Review of Eastern Plays (2009) by Marc L — 14 May 2012
Il existe de toute évidence un modus operandi plus ou moins officiel employé par tout les réalisateurs qui ont l'ambition de tourner un drame social. Pour concocter un bon drame social, il faut de la grisaille, beaucoup de grisaille : c'est important la grisaille, tous les frères Dardenne du monde vous le diront.
Il faut aussi des gens unis par les liens du sang, idéalement des frères, qui se sont égarés dans le grand maëlstrom de l'existence, qui ont plein de problèmes (toxicomanie, relations familiales pourries, appartenance à un gang de nazis) mais qui tentent envers et contre tout de remonter la pente.
Si besoin est, on peut rajouter une femme à la mixture, qui symboliserait la possibilité de rédemption, que les personnages ne peuvent ou ne veulent pas saisir immédiatement. Enfin, en tant que réalisateur militant, il ne faut jamais hésiter à souligner les diverses tares sociales et politiques de l'endroit où on vit (corruption endémique, populisme, racisme, etc) mais sans chercher à y apporter un quelconque point de vue critique : manquerait plus que d'être soupçonné de poujadisme ! Nanti de ces quelques conseils, tout cinéaste débutant devrait parvenir à réaliser un film un peu emmerdant et redondant mais qui récoltera sans problème des fonds européens Media et sera apprécié par des gens qui éprouvent le plus vif intérêt pour les problématiques sociales pour autant qu'ils en soient séparés par un écran.
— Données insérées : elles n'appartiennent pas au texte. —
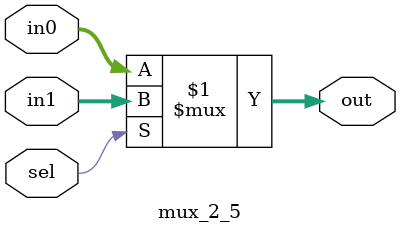
<source format=v>
module mux_2_5(sel, in0, in1, out);
	input sel;
	input [4:0] in0,in1;
	output [4:0] out;
	assign out = sel ? in1 : in0;
endmodule

</source>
Et quand un drame personnel s'est noué en coulisse, cela renforce encore le côté "cinéma-vérité" : "Eastern plays" s'inspire en effet du parcours de son acteur principal, Christo Christov, qui joue le frangin toxico, mais qui était réellement toxico et qui est mort pendant le tournage (mais pas dans le film).
Outre le fait qu'il obéit intégralement à toutes les règles citées plus haut, signalons également que "Eastern plays" est un film bulgare. C'est inhabituel un film bulgare, ça surprend.
On se demande ce que cette culture un peu méconnue peut apporter en terme de regard novateur sur le drame social, comment elle perçoit ce qui est dramatique, comment elle le restitue. En un mot, un film bulgare attire parce qu'il est exotique.
Dommage que ce soit, après coup, l'unique raison qui puisse expliquer qu'on ait consacré deux heures à regarder "Eastern plays".